━━━ GIVEN TEXT

As writers and editors, together and individually, Tim Bonyhady and Tom Griffiths have published many valuable books on Australian environmental and historical issues that demand debate, understanding and resolution. Words for Country keeps up their good work as public intellectuals. Its 15 essays, by a range of authors, cover most parts of the country and a lot of its history and popular attitudes—delving, arguing, describing, as well as discussing language.

A wide variety of language has delineated, praised or affronted our landscape. One piece of doggerel from the mallee country of north-west Victoria has stuck in my mind since the 1930s Depression:

Bugger the road
Bugger the track
Bugger it all the way there and back.
Bugger the drought
Bugger the weather
Bugger the mallee altogether.

More sedately, Barron Field, the legal man who spent a few years here and returned to England in 1824, referred to Australia as ‘this prose-dull land’. James McAuley called it a ‘land of smiles’, and on another plane A.D. Hope saw it as ‘The Arabian desert of the human mind’.

Joseph Furphy, in The Buln-buln and the Brolga, has his alter ego, Tom Collins, in bitter and nationalist mood, pronounce that anyone ‘who disgraces an Australian river, or mountain, or town-site, or locality of any kind, with the name of his own insanitary European birthplace is guilty of a presumption which amounts to unpardonable impudence’. Tom Roberts thought our bushland had witchery rather than the melancholy so many saw in it—‘a witchery all of its own’.

Ten years ago in Towards Lake Eyre the poet J.R. Rowland found country strewn

With the wreck of human passage: sand-
                                            logged bottles,
Blown paper, ruined plastic, blackened
Gifts to the land of tourists, like our-
Now no one lives here. Wheeltracks, not
Mark the edges of this world with fading

However, ‘Politics is ... at the core of this book,’ the editors tell us on page 2: ‘Conflicts over land ownership, control and use—whether between cotton growers and pastoralists, pastoralists and Aborigines, Aborigines and archaeologists—loom large.’

And so they do. In a fascinating piece about South Australia’s Kangaroo Island, its history and attractiveness, Rebe Taylor raises what she believes is the exclusion of Aboriginal presence and achievement. Interestingly, the Aborigines referred to here are descendants of Tasmanian Aboriginal women kidnapped and taken to Kangaroo Island by sealers well before white settlement in Adelaide.

━━━━━━
━━━ PROVIDED MATERIAL

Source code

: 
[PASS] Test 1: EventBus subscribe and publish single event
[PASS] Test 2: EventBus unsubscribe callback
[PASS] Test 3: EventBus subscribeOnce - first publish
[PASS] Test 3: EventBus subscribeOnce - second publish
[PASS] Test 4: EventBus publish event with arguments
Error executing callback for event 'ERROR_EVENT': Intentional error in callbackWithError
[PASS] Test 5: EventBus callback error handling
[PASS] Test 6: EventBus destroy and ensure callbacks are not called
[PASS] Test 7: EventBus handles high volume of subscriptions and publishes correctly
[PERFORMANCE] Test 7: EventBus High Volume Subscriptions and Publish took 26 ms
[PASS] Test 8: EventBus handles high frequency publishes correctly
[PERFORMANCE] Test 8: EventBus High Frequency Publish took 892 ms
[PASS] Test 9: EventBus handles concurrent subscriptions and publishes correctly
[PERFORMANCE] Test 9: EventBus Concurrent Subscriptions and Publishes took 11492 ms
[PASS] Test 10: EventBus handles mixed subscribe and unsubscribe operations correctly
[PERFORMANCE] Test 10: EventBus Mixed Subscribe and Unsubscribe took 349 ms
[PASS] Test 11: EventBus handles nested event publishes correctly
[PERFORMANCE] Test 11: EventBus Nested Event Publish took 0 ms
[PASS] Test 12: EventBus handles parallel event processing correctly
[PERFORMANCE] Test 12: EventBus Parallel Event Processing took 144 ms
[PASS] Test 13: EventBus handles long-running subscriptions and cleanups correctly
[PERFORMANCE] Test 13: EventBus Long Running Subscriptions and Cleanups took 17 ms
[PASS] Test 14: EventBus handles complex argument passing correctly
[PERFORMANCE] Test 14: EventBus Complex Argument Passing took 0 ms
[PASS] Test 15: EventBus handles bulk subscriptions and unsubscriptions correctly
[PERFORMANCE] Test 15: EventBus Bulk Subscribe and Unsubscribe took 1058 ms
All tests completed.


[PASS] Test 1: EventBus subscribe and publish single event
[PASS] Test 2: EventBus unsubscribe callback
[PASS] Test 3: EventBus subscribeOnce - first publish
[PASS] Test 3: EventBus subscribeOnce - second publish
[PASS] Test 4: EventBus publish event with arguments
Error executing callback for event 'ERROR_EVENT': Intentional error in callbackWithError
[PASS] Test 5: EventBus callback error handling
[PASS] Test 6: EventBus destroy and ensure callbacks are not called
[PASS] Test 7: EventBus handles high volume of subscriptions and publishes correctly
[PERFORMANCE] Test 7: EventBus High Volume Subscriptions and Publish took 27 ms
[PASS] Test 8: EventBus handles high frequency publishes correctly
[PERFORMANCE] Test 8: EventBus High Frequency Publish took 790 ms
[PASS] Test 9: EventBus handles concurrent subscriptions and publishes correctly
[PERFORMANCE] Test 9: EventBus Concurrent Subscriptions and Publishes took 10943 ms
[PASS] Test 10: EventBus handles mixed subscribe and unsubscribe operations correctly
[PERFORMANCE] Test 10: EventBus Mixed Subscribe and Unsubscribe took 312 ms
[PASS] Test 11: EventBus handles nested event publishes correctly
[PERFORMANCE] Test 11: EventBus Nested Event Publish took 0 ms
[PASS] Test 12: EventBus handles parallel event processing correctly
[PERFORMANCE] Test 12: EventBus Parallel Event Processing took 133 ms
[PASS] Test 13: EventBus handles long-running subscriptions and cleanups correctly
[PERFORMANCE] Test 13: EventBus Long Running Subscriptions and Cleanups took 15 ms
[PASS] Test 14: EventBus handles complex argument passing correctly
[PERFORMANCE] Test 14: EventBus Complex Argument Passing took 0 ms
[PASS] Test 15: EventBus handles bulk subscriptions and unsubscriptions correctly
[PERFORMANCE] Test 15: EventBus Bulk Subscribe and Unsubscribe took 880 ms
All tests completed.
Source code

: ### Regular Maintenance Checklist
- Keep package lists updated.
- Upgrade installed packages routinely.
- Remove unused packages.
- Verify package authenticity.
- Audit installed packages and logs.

━━━━━━

WHAT TO DO: Continue the review of Words for Country, picking up after its last sentence. The records play no part in what comes next.

RESPONSE AREA:
Four of the essays explore the subject of the Murray-Darling basin and the problems caused by excessive irrigation. Heather Goodall considers the effects of cotton farming and the consequent huge drain on the Darling in ‘The River Runs Backwards’. Kirsty Douglas’ ‘Scarcely Any Water on its Surface’, Paul Sinclair’s ‘Blackfellows Oven Roads’ and Tom Griffiths’ ‘The Outside Country’ widen the topic.

Tasmanian issues are canvassed by P.R. Hay’s piece about the blasted, naked, eroded and multi-coloured hills surrounding Queenstown, and Tim Bonyhady provides an intriguing commentary about the saving and naming and renaming of Fraser Cave on the Franklin, which the archaeologist Rhys Jones described as one of the most important ‘prehistoric sites ever found in Australia’.

Michael Cathcart’s ‘Uluru’ relates attitudes of past and present, the progression from Ayers Rock to Uluru, the fascinating story of William Gosse’s discovery of the Rock and the subsequent writing-out of the participation of his ‘Afghan’ partner in the feat. (Cathcart applied for—and got—a four-wheel drive from his university for his fieldwork in search of, as he put it, ‘adjectives’.)

Perhaps some of the essays are occasionally esoteric. The following is posed on page 71: ‘So what are the connections between a teleological explanation of a regional geomorphology employing deep time, sea-level change and cyclic regional aridity as transfiguring influences, and a cosmological outlook which already has an exegetic frame for the shape of the land?’ Yeah, good question, but dunno. And I wouldn’t try to quote it aloud to the family on a black Saturday evening after Melbourne had been thrashed by Collingwood.

The authors, largely tertiary lecturers, researchers and students, have gone out to do fieldwork in landscapes, memories,  stories and archives. This is exemplary. Nevertheless, out there are many people living and thinking, part of the landscape for all or most of their lives: naturalists, farmers, environmentalists, local historians, land lovers with capacity to write and argue. They have no need to borrow or beg four-wheel drives and know the adjective scene well. Perhaps future such works could be enhanced by some first-hand presence to augment the necessary and invaluable research and prognostications of scientific experts.

Unfortunately, it is hard to be sanguine about the outcome of many of the issues discussed in this book. The present world climate is dominated by global economic lust, and racism and xenophobia are still healthy beasts. The war against fanatical terrorists being led by fundamentalist hawks wielding gigantic weapons of mass destruction presents great dangers for peace and stability. Hardly the space for an improved environment or for race relations to blossom—even though that is no reason to stop striving for such goals. 

John Sendy is a freelance writer.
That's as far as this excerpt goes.